Wednesday, July 25, 2007

Stopping by to chat

I’ve been too busy at work and too annoyed with my computer at home to blog. And I just got the new Harry Potter book, so you may not hear from me at all until that’s done.

Last weekend we went to Savannah. I grew up in Georgia, but I had never seen Savannah. I thought this needed to be rectified. Now I’ve decided that we should pack up and move there.

It’s so durn pretty, and there’s a beach that isn’t wall to wall hotels and beautiful renovated Victorian houses and the streets are laid out around squares. The old town is prettiest, of course. Like everywhere else the suburbs are bloated with new developments, Wal-Marts and B&Ns and such. But it was still a blast. I particularly enjoyed the beach, and I’m not a beach person. We were lucky to have mild weather and to get there before the crowds. Tybee Island is very low key and there are no high-rises—-just ramshackle little bungalows. I’m not a fan of the Atlantic, but I got past comparing it with the sugary sand and clear blue water of the Gulf.

That was one of the high points. The other is that Dear Husband’s immune system appears to have righted itself. The doctor thinks that once he started the gluten free diet, it took the stress off his T cells or whatever they are.

My doc put me on a bit of Prozac to drag me out of the pit. It is making me very very hungry. The kind of hungry that's right next door to nausea. Next week Firecracker goes into the hospital for a video EEG. We have to decrease her meds so that she’ll have lots of seizures for the doctors. I am not looking forward to that.

I recently looked at our budget and discovered that we spent $800 on medical expenses last month. Ouch.

Friday, July 13, 2007

Sheesh, I'm glad this week is over

Man, this was one crummy week. It was one of those weeks that is becoming all too familiar, one in which mistakes seem to attract other mistakes until there's a big fuzzy hairball of a mistake crowding me out of my cubicle. And I'm not the kind of person who takes these things in stride.

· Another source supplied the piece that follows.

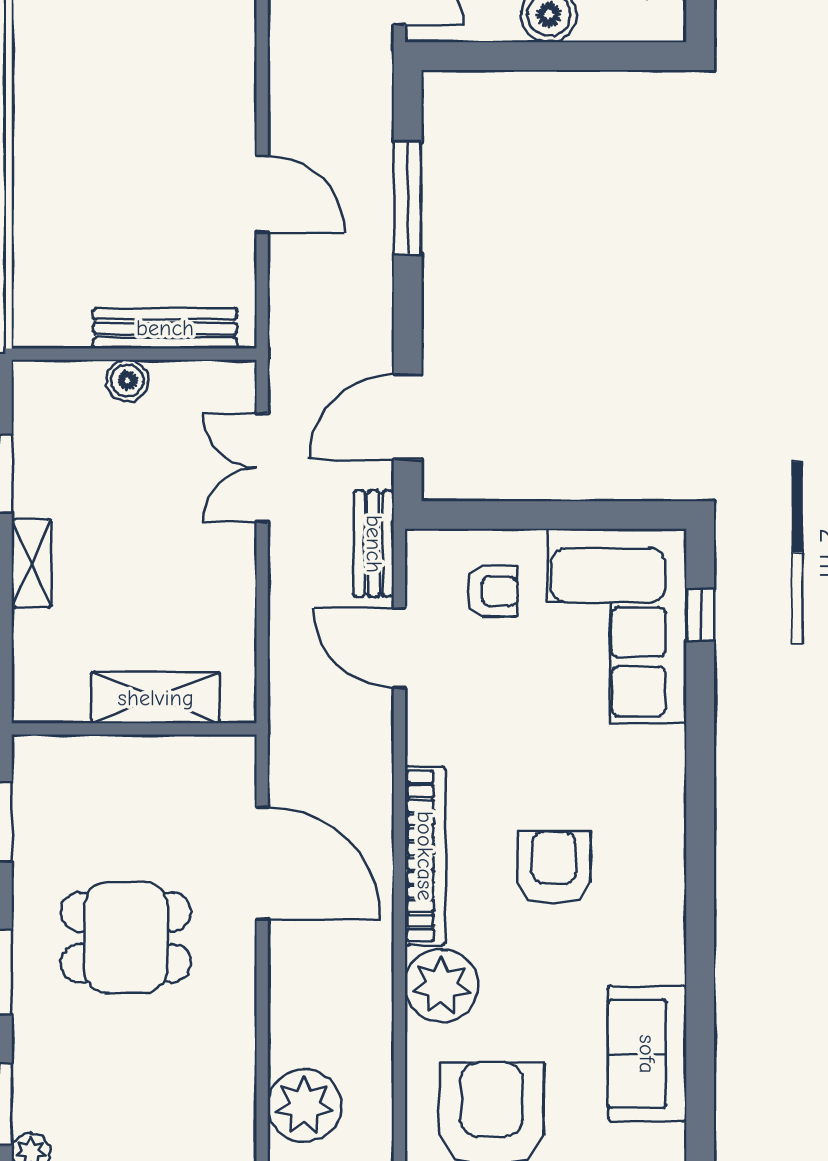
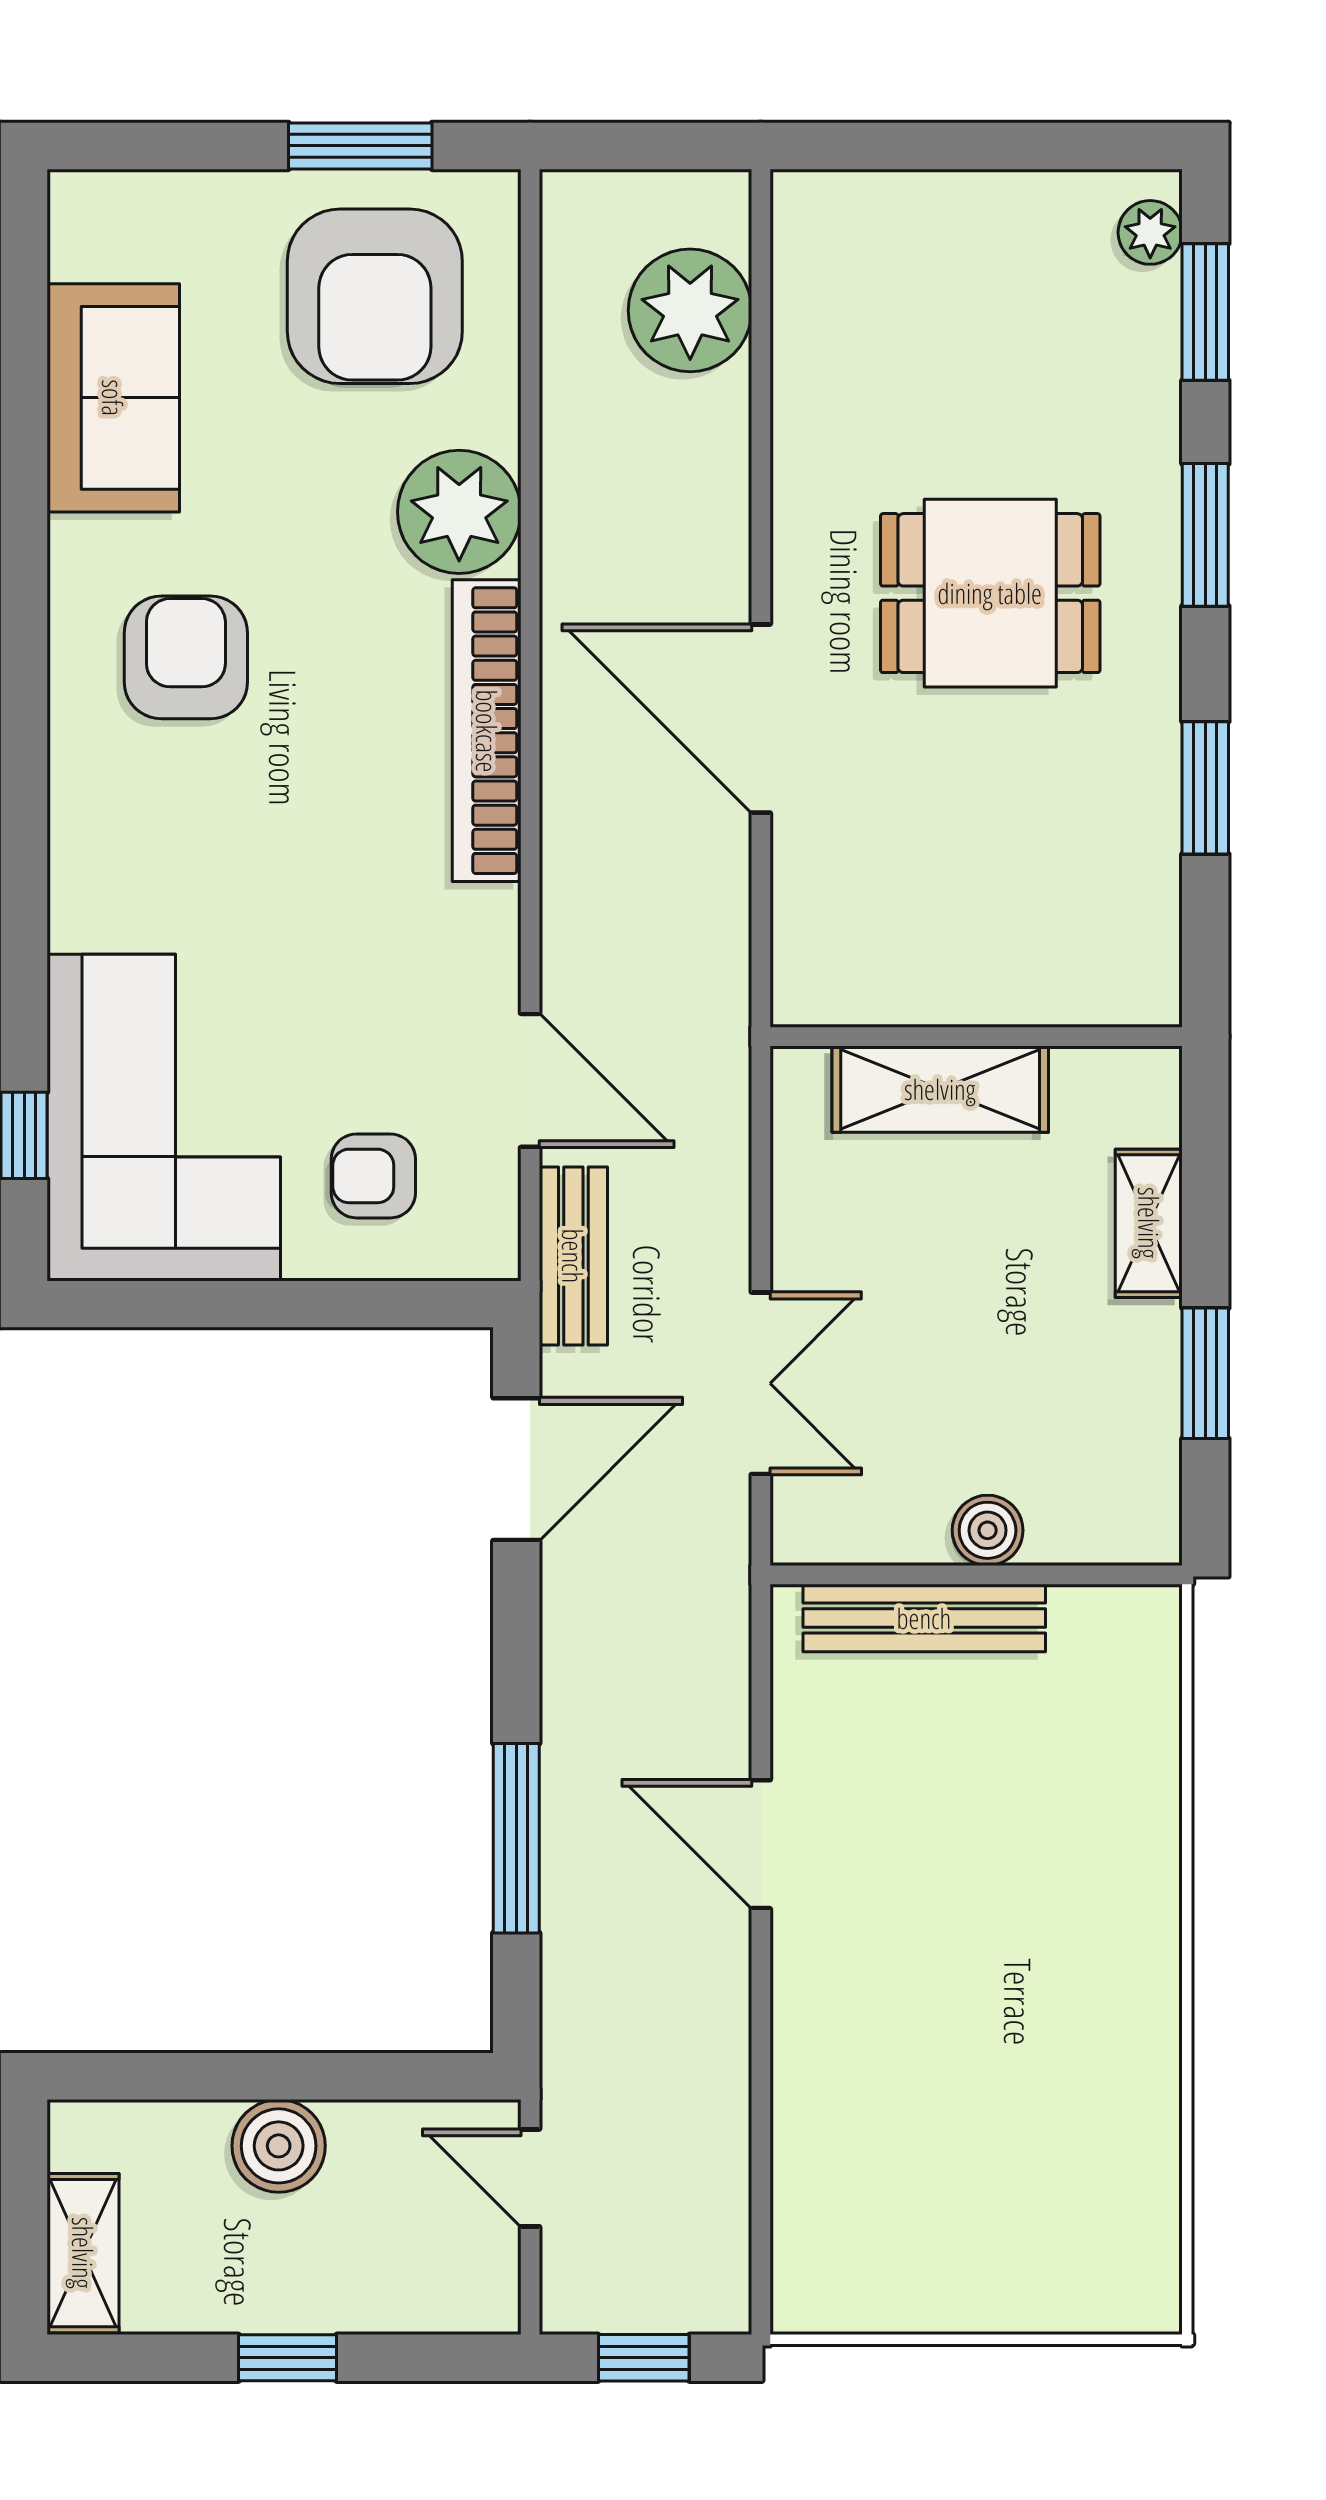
shelving: (156, 698) -> (940, 1089), moved
wall: (134, 729) -> (976, 1037), moved
armchair: (554, 868) -> (186, 657), moved, turned 180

No, I have to give myself a mental lashing several times a day and weep into my keyboard. I complained so much to my therapist that she asked if I could have ADD. How curious, I thought. So then I found myself at work and looking up ADD on the web when I should have been, well, working. More fuzz for the hairball.

Since I'm always ready to take on a new diagnosis--they're like virtual toys--I'm going to see the psychiatrist armed with a questionnaire that, if it doesn't indicate ADD, sure does indicate that I am a total flake.

Now, I always thought you had to be a hyperactive struggles-with-schoolwork kind of person to have ADD. Seems, though, you can just be a daydreamer who loses and forgets everything and is pathologically shy and gets bored all the time--they call it ADHD primarily inattentive, or something like that. If you're really smart and you like your classes you can keep looking good until the work gets too complex, which for me happened about the time I had to balance my own checkbook, which I did maybe three times before giving it up entirely. Over the years I've witnessed myself changing from pathologically shy to the kind of annoying person who interrupts you and can't stop talking. Meanwhile the academic prowess has unraveled itself into some fluffy yarn. I bet I would talk a lot in class now, if I could remember what time and place it meets. It's in my planner, but the planner has gone missing. I know it's here somewhere, if I could just get up the energy to look.